Problem statement
Reproduce the text of every entry below word for word, leaving out the pictures.

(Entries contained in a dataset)
--------------------------------------------------

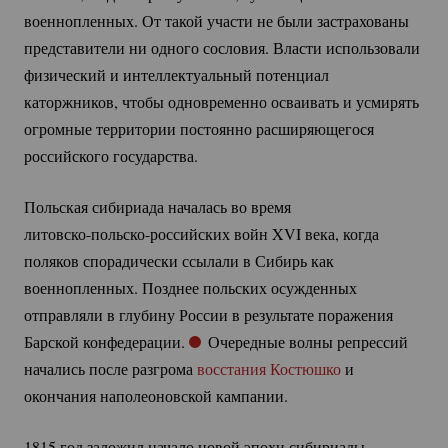
военнопленных. От такой участи не были застрахованы
представители ни одного сословия. Власти использовали
физический и интеллектуальный потенциал
каторжников, чтобы одновременно осваивать и усмирять
огромные территории постоянно расширяющегося
российского государства.
Польская сибириада началась во время
литовско-польско-российских
войн XVI века, когда
поляков спорадически ссылали в Сибирь как
военнопленных. Позднее польских осужденных
отправляли в глубину России в результате поражения
Барской конфедерации.
Очередные волны репрессий
начались после разгрома
восстания Костюшко
и
окончания наполеоновской кампании.
1815 год заложил начало новой эпохи сибириады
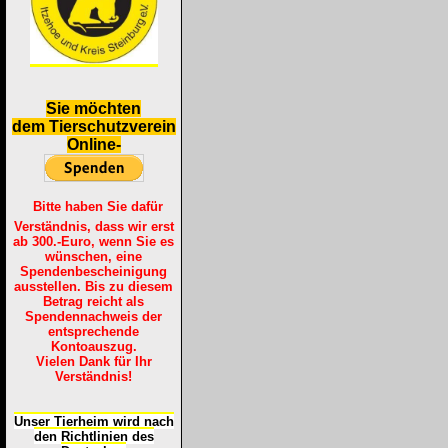
S
ie möchten
dem Tierschutzverein
Online-
Bitte haben Sie dafür
Verständnis, dass wir erst
ab 300.-Euro, wenn Sie es
wünschen, eine
Spendenbescheinigung
ausstellen. Bis zu diesem
Betrag reicht als
Spendennachweis der
entsprechende
Kontoauszug.
Vielen Dank für Ihr
Verständnis!
Unser Tierheim wird nach
den Richtlinien des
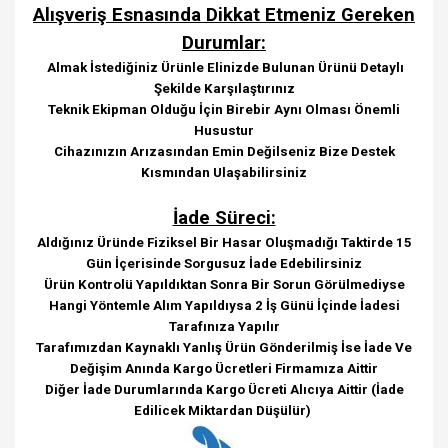
Alışveriş Esnasında Dikkat Etmeniz Gereken
Durumlar:
Almak İstediğiniz Ürünle Elinizde Bulunan Ürünü Detaylı
Şekilde Karşılaştırınız
Teknik Ekipman Olduğu İçin Birebir Aynı Olması Önemli
Husustur
Cihazınızın Arızasından Emin Değilseniz Bize Destek
Kısmından Ulaşabilirsiniz
İade Süreci:
Aldığınız Üründe Fiziksel Bir Hasar Oluşmadığı Taktirde 15
Gün İçerisinde Sorgusuz İade Edebilirsiniz
Ürün Kontrolü Yapıldıktan Sonra Bir Sorun Görülmediyse
Hangi Yöntemle Alım Yapıldıysa 2 İş Günü İçinde İadesi
Tarafınıza Yapılır
Tarafımızdan Kaynaklı Yanlış Ürün Gönderilmiş İse İade Ve
Değişim Anında Kargo Ücretleri Firmamıza Aittir
Diğer İade Durumlarında Kargo Ücreti Alıcıya Aittir (İade
Edilicek Miktardan Düşülür)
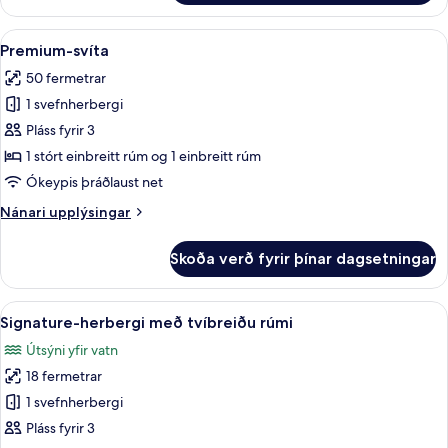
Skoða
Skrifborð, myrkratjöld/-gardínur, str
12
Premium-svíta
allar
50 fermetrar
myndir
1 svefnherbergi
fyrir
Premium-
Pláss fyrir 3
svíta
1 stórt einbreitt rúm og 1 einbreitt rúm
Ókeypis þráðlaust net
Nánari
Nánari upplýsingar
upplýsingar
fyrir
Skoða verð fyrir þínar dagsetningar
Premium-
svíta
Skoða
Signature-herbergi með tvíbreiðu rúmi
1
Signature-herbergi með tvíbreiðu rúmi
allar
Útsýni yfir vatn
myndir
18 fermetrar
fyrir
Signature-
1 svefnherbergi
herbergi
Pláss fyrir 3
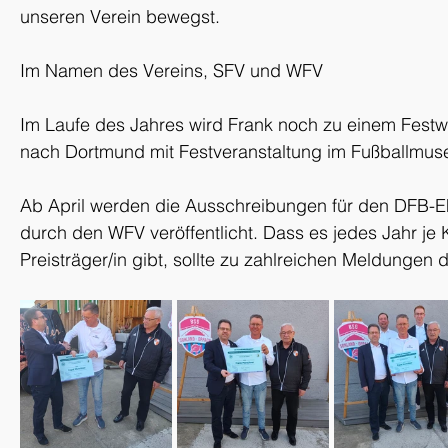
unseren Verein bewegst.
Im Namen des Vereins, SFV und WFV
Im Laufe des Jahres wird Frank noch zu einem Fes
nach Dortmund mit Festveranstaltung im Fußballmus
Ab April werden die Ausschreibungen für den DFB-E
durch den WFV veröffentlicht. Dass es jedes Jahr je 
Preisträger/in gibt, sollte zu zahlreichen Meldungen 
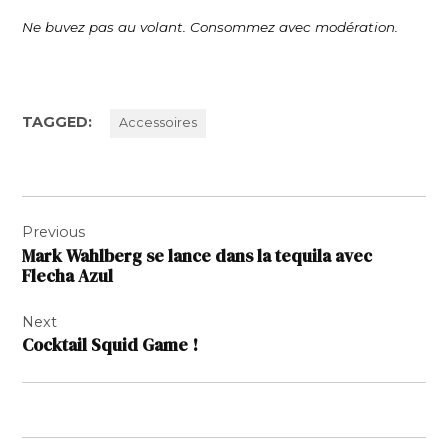
Ne buvez pas au volant. Consommez avec modération.
TAGGED:
Accessoires
Navigation
Previous
de
Mark Wahlberg se lance dans la tequila avec
l’article
Flecha Azul
Next
Cocktail Squid Game !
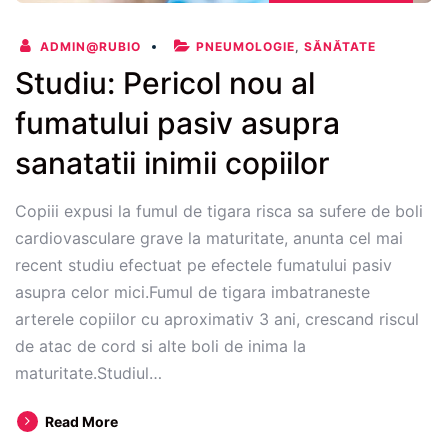
ADMIN@RUBIO
PNEUMOLOGIE
,
SĂNĂTATE
Studiu: Pericol nou al
fumatului pasiv asupra
sanatatii inimii copiilor
Copiii expusi la fumul de tigara risca sa sufere de boli
cardiovasculare grave la maturitate, anunta cel mai
recent studiu efectuat pe efectele fumatului pasiv
asupra celor mici.Fumul de tigara imbatraneste
arterele copiilor cu aproximativ 3 ani, crescand riscul
de atac de cord si alte boli de inima la
maturitate.Studiul…
Studiu:
Read More
Pericol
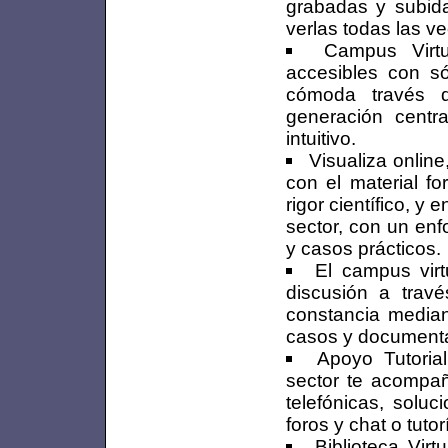
grabadas y subida
verlas todas las v
Campus Virtu
accesibles con s
cómoda través d
generación centr
intuitivo.
Visualiza online
con el material f
rigor científico, y
sector, con un en
y casos prácticos.
El campus vir
discusión a trav
constancia median
casos y document
Apoyo Tutoria
sector te acompañ
telefónicas, solu
foros y chat o tuto
Biblioteca Virt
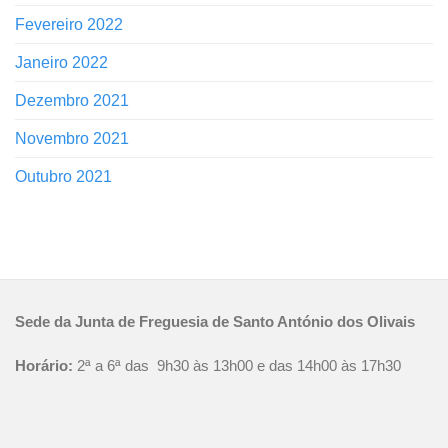
Fevereiro 2022
Janeiro 2022
Dezembro 2021
Novembro 2021
Outubro 2021
Sede da Junta de Freguesia de Santo António dos Olivais
Horário:
2ª a 6ª das 9h30 às 13h00 e das 14h00 às 17h30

--------------------------------------------------

Result below
военнопленных. От такой участи не были застрахованы
представители ни одного сословия. Власти использовали
физический и интеллектуальный потенциал
каторжников, чтобы одновременно осваивать и усмирять
огромные территории постоянно расширяющегося
российского государства.
Польская сибириада началась во время
литовско-польско-российских
войн XVI века, когда
поляков спорадически ссылали в Сибирь как
военнопленных. Позднее польских осужденных
отправляли в глубину России в результате поражения
Барской конфедерации.
Очередные волны репрессий
начались после разгрома
восстания Костюшко
и
окончания наполеоновской кампании.
1815 год заложил начало новой эпохи сибириады
S
ie möchten
dem Tierschutzverein
Online-
Bitte haben Sie dafür
Verständnis, dass wir erst
ab 300.-Euro, wenn Sie es
wünschen, eine
Spendenbescheinigung
ausstellen. Bis zu diesem
Betrag reicht als
Spendennachweis der
entsprechende
Kontoauszug.
Vielen Dank für Ihr
Verständnis!
Unser Tierheim wird nach
den Richtlinien des
Alışveriş Esnasında Dikkat Etmeniz Gereken
Durumlar:
Almak İstediğiniz Ürünle Elinizde Bulunan Ürünü Detaylı
Şekilde Karşılaştırınız
Teknik Ekipman Olduğu İçin Birebir Aynı Olması Önemli
Husustur
Cihazınızın Arızasından Emin Değilseniz Bize Destek
Kısmından Ulaşabilirsiniz
İade Süreci:
Aldığınız Üründe Fiziksel Bir Hasar Oluşmadığı Taktirde 15
Gün İçerisinde Sorgusuz İade Edebilirsiniz
Ürün Kontrolü Yapıldıktan Sonra Bir Sorun Görülmediyse
Hangi Yöntemle Alım Yapıldıysa 2 İş Günü İçinde İadesi
Tarafınıza Yapılır
Tarafımızdan Kaynaklı Yanlış Ürün Gönderilmiş İse İade Ve
Değişim Anında Kargo Ücretleri Firmamıza Aittir
Diğer İade Durumlarında Kargo Ücreti Alıcıya Aittir (İade
Edilicek Miktardan Düşülür)
Skoða
Skrifborð, myrkratjöld/-gardínur, str
12
Premium-svíta
allar
50 fermetrar
myndir
1 svefnherbergi
fyrir
Premium-
Pláss fyrir 3
svíta
1 stórt einbreitt rúm og 1 einbreitt rúm
Ókeypis þráðlaust net
Nánari
Nánari upplýsingar
upplýsingar
fyrir
Skoða verð fyrir þínar dagsetningar
Premium-
svíta
Skoða
Signature-herbergi með tvíbreiðu rúmi
1
Signature-herbergi með tvíbreiðu rúmi
allar
Útsýni yfir vatn
myndir
18 fermetrar
fyrir
Signature-
1 svefnherbergi
herbergi
Pláss fyrir 3
unseren Verein bewegst.
Im Namen des Vereins, SFV und WFV
Im Laufe des Jahres wird Frank noch zu einem Fes
nach Dortmund mit Festveranstaltung im Fußballmus
Ab April werden die Ausschreibungen für den DFB-E
durch den WFV veröffentlicht. Dass es jedes Jahr je 
Preisträger/in gibt, sollte zu zahlreichen Meldungen 
Ne buvez pas au volant. Consommez avec modération.
TAGGED:
Accessoires
Navigation
Previous
de
Mark Wahlberg se lance dans la tequila avec
l’article
Flecha Azul
Next
Cocktail Squid Game !
ADMIN@RUBIO
PNEUMOLOGIE
,
SĂNĂTATE
Studiu: Pericol nou al
fumatului pasiv asupra
sanatatii inimii copiilor
Copiii expusi la fumul de tigara risca sa sufere de boli
cardiovasculare grave la maturitate, anunta cel mai
recent studiu efectuat pe efectele fumatului pasiv
asupra celor mici.Fumul de tigara imbatraneste
arterele copiilor cu aproximativ 3 ani, crescand riscul
de atac de cord si alte boli de inima la
maturitate.Studiul…
Studiu:
Read More
Pericol
grabadas y subida
verlas todas las v
Campus Virtu
accesibles con s
cómoda través d
generación centr
intuitivo.
Visualiza online
con el material f
rigor científico, y
sector, con un en
y casos prácticos.
El campus vir
discusión a trav
constancia median
casos y document
Apoyo Tutoria
sector te acompañ
telefónicas, solu
foros y chat o tuto
Biblioteca Virt
Fevereiro 2022
Janeiro 2022
Dezembro 2021
Novembro 2021
Outubro 2021
Sede da Junta de Freguesia de Santo António dos Olivais
Horário:
2ª a 6ª das 9h30 às 13h00 e das 14h00 às 17h30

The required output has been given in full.